Alex Cora has a unique way of criticizing Red Sox offensive struggles
Before Alex Cora managed the Boston Red Sox, he spent 14 years playing around the league, including four seasons at Fenway from 2005-08.
Aside from a 2007 World Series ring with the Sox, the former utility infielder’s career was largely unremarkable. One of the biggest things that happened to him was that Dustin Pedroia came up and took his job at second base.
Cheating scandal aside, it’s easy to make the argument that Cora’s a better manager than a player, and he’ll tell you so himself. In some of last week’s postgame coverage, he used his own poor hitting numbers to emphasize his team’s struggles:
"“They make pitches but at the same time, you can’t expand. It’s not easy. I hit .230 in the big leagues. I was a horrible hitter.
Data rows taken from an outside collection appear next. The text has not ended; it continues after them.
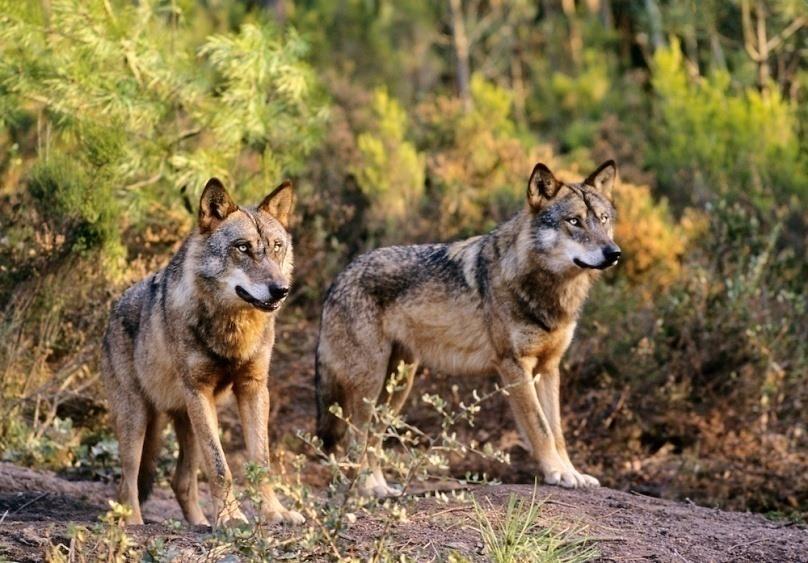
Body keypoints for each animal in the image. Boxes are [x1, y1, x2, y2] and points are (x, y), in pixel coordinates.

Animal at [101, 178, 304, 528]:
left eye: (277, 247)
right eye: (243, 247)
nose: (281, 290)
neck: (234, 329)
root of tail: (113, 310)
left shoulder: (253, 389)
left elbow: (261, 462)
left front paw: (275, 512)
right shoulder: (199, 390)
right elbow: (221, 468)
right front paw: (232, 518)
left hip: (190, 421)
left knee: (180, 482)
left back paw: (199, 522)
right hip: (138, 418)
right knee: (127, 481)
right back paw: (134, 523)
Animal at [314, 161, 620, 496]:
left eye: (603, 219)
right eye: (574, 221)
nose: (614, 252)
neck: (549, 290)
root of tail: (338, 279)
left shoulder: (549, 368)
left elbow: (558, 431)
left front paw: (573, 473)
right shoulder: (514, 367)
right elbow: (541, 428)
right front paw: (558, 474)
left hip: (398, 387)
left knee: (373, 438)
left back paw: (380, 489)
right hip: (372, 383)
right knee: (355, 436)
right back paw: (366, 490)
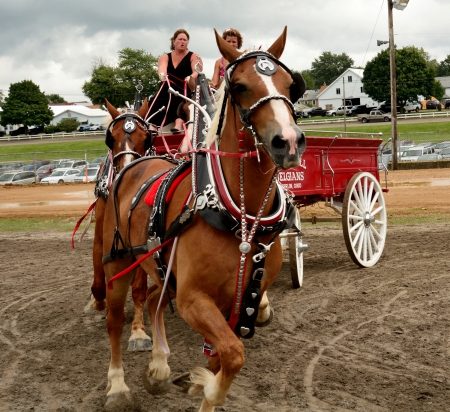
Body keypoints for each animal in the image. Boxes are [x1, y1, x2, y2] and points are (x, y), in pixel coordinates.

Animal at [102, 27, 306, 410]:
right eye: (239, 85)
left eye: (291, 85)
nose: (287, 141)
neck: (240, 219)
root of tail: (136, 163)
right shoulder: (192, 299)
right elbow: (233, 353)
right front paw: (206, 387)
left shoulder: (240, 298)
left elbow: (222, 356)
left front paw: (200, 385)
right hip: (117, 262)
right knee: (115, 320)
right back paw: (118, 385)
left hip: (162, 267)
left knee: (155, 298)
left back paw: (158, 367)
But I think we’re better than that.You got to take your walks, too, in those situations. They’re not going to give in. There’s certain situations, like (George) Springer walked three times today and he had men in scoring position and just pass the baton. That’s the difference right now between us and other teams.Like I said yesterday, we talk about defense and pitching, but offensively it’s been going on for a while. We haven’t been good for a while. We’re supposed to hit. It hasn’t happened.”"
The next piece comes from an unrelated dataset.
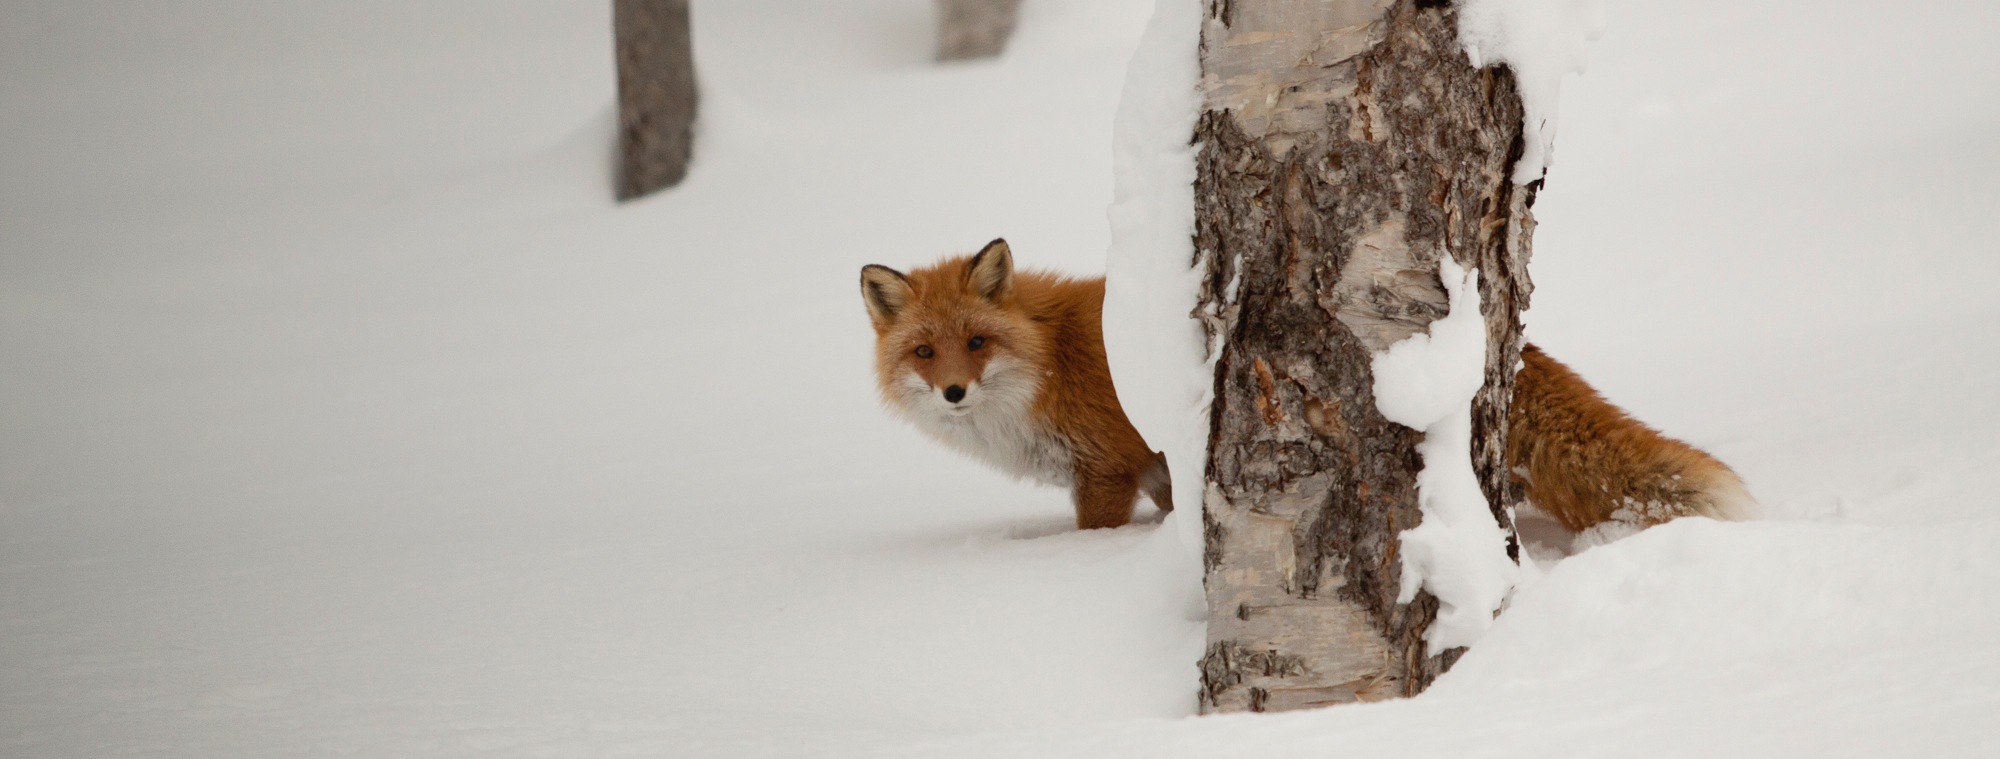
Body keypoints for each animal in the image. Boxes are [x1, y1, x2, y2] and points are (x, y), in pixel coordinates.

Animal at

Cora actually sold himself short a little bit; over 1,273 career games, he hit .243. But that’s beside the point unless the Sox want to go old-school and have a player-manager.
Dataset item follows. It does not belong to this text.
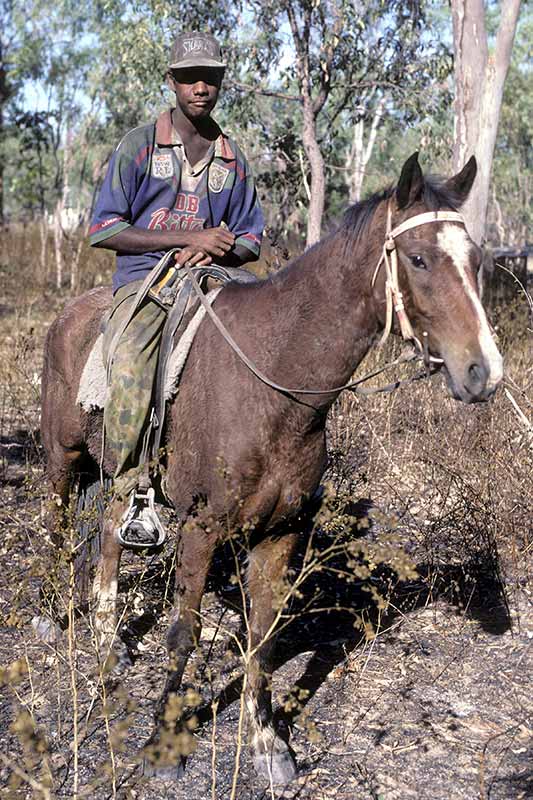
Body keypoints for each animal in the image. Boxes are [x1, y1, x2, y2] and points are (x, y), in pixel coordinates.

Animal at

Sadly, the comparison is somewhat fair. Cora wasn’t great with runners on, hitting .251/.328/.337 in his career. This season, the Sox are hitting .270/.331/.427 with men on, and .260/.324/.414 with runners in scoring position. Take a slugger like Rafael Devers out of the equation, and it’s essentially a lineup of Coras.
While the Sox are decimated with pitching injuries, they have a mostly healthy lineup, just zero clutch factor. In Thursday night’s loss, Reese McGuire hit his second career triple to lead off the eighth inning and then stood on third for the remainder of the inning, because the Sox couldn’t plate the go-ahead run. The Sox took two of three from the Rays over the weekend, and then dropped Sunday’s series finale; despite collecting 13 hits, they only plated four runs. The Rays scored 12 times on 17 hits.
At a certain point, ‘We’re supposed to hit,’ and ‘We have to play better’ lose all meaning.